In the midst of announcing specific judgments, God provides hope in a precious promise. Adam and Eve have just committed cosmic treason by disobeying God’s clear command not to eat the fruit of the tree of the knowledge of good and evil. The serpent had talked Eve into the treacherous act and her husband, Adam, followed suit. Now God delivers punishment to each of the participants in the great sin. While cursing the serpent, God states that there will be enmity between his seed and the seed of the woman. Basically, that the descendants of the serpent and the descendants of the woman will not get along but constantly be at odds with one another. In fact, one of these seeds or descendants of the woman will bruise the serpent on the head. The idea is that of a crushing defeat; a knock out in a boxing match. The serpent will bruise the seed on the heel but will not be successful in defeating him. A bruised heel can be recovered from but a bruised head cannot. Thus, God promises one who will be born of a woman who will completely defeat the serpent, who is Satan himself (Revelation 12:9).

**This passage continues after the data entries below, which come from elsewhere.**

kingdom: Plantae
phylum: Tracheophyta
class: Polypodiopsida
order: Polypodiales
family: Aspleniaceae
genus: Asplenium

This one verse serves as the picture of the entire Bible. It would be what you would see on the top of the box of the puzzle. The One who serves as the Savior of His people by defeating Satan and the powers of sin and death that he holds. All of Scripture basically serves as the unfolding of this promise. It can be described as the thesis or purpose statement for the entire Bible. The Pentateuch (the first five books of the Bible) and the historical books reveal God’s working to bring this seed through the chosen lineage as well as providing previews of the salvation that the seed will accomplish through dying in the place of those who will trust in Him. The tedious genealogies trace the seed’s coming and the numerous animal sacrifices indicated that someone would die in the place of the people for their sins. The Law points to the need of the seed since it reveals that none of us are perfect and thus cannot save ourselves since we all fall short of it. The prophets provide further information regarding the seed’s birth and work indicating that He will be born of a virgin (Isaiah 7:14) and be God Himself (Isaiah 9:6). The Gospels and New Testament letters reveals this seed to have arrived and be named Jesus (Matthew 1:1-16, 21; Galatians 4:4-5) and show how He defeated the serpent through His death on the cross and bodily resurrection. They also indicate the change that the seed brings when one truly has embraced Him and trusted in Him and His work for their salvation.
So the next time that you are perplexed trying to make sense of a certain passage of Scripture that you are studying, consider how it contributes to the greater picture of God’s salvation through Christ and His death on the cross. The intended meaning may then become clear. You may see how the puzzle indeed fits after looking at the top of the box.